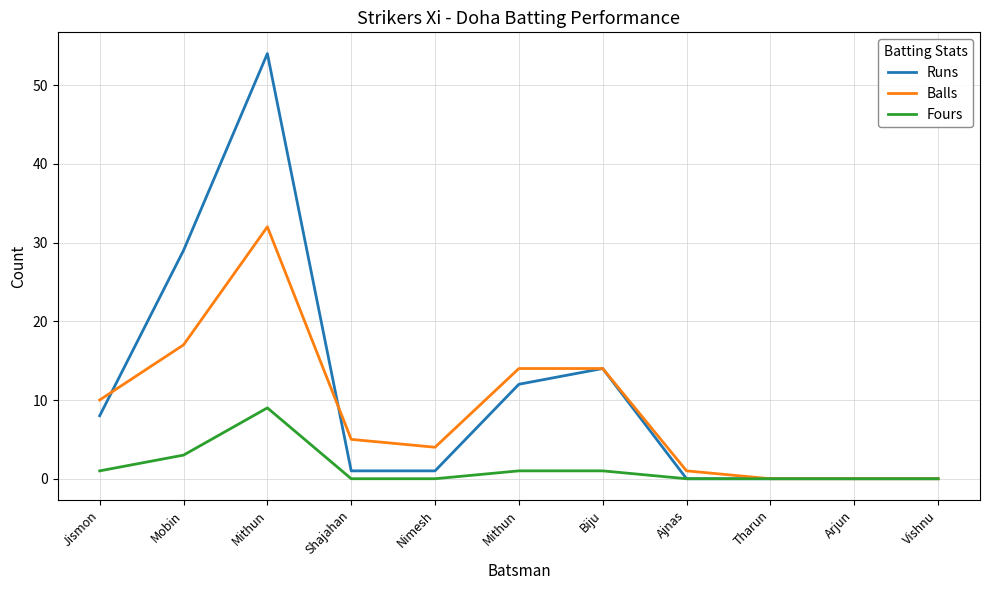

True or false: Fours and Balls intersect in this chart.

False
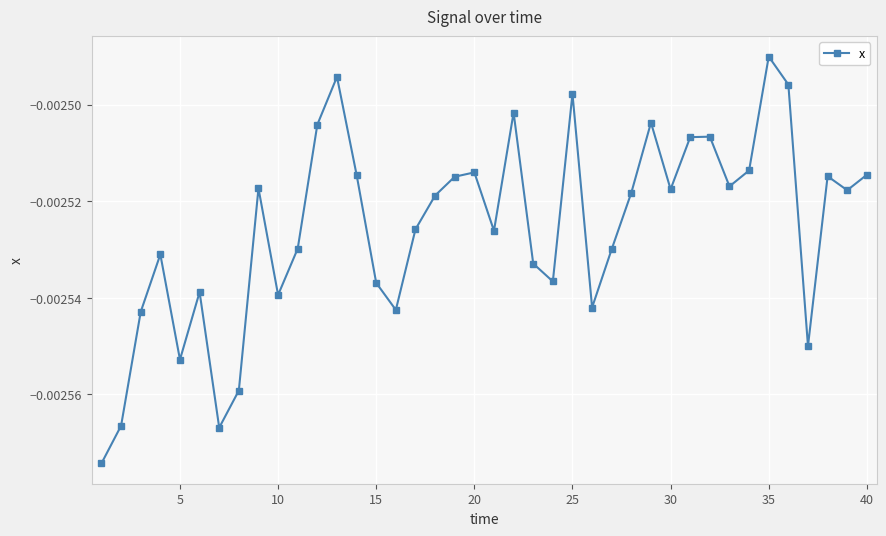

How many interior local valleys (lower than both neighbors) does the data have?

11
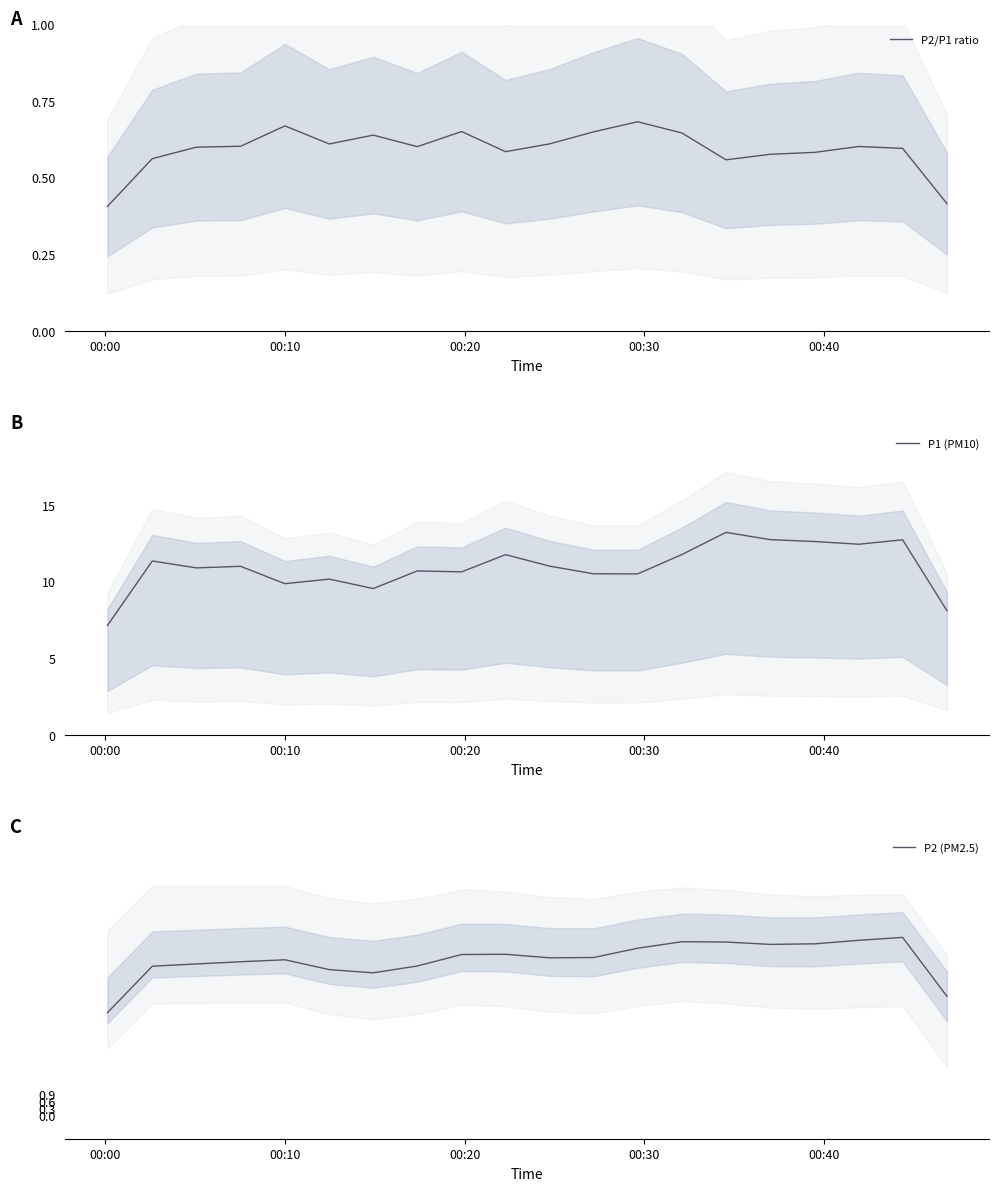

Which category has the lowest value in the P2/P1 ratio series?

00:00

------------------------------------------------

• Action item:
Print every item above verbatim, leaving out the pictures.

• Solution:
True or false: Fours and Balls intersect in this chart.

False

How many interior local valleys (lower than both neighbors) does the data have?

11

Which category has the lowest value in the P2/P1 ratio series?

00:00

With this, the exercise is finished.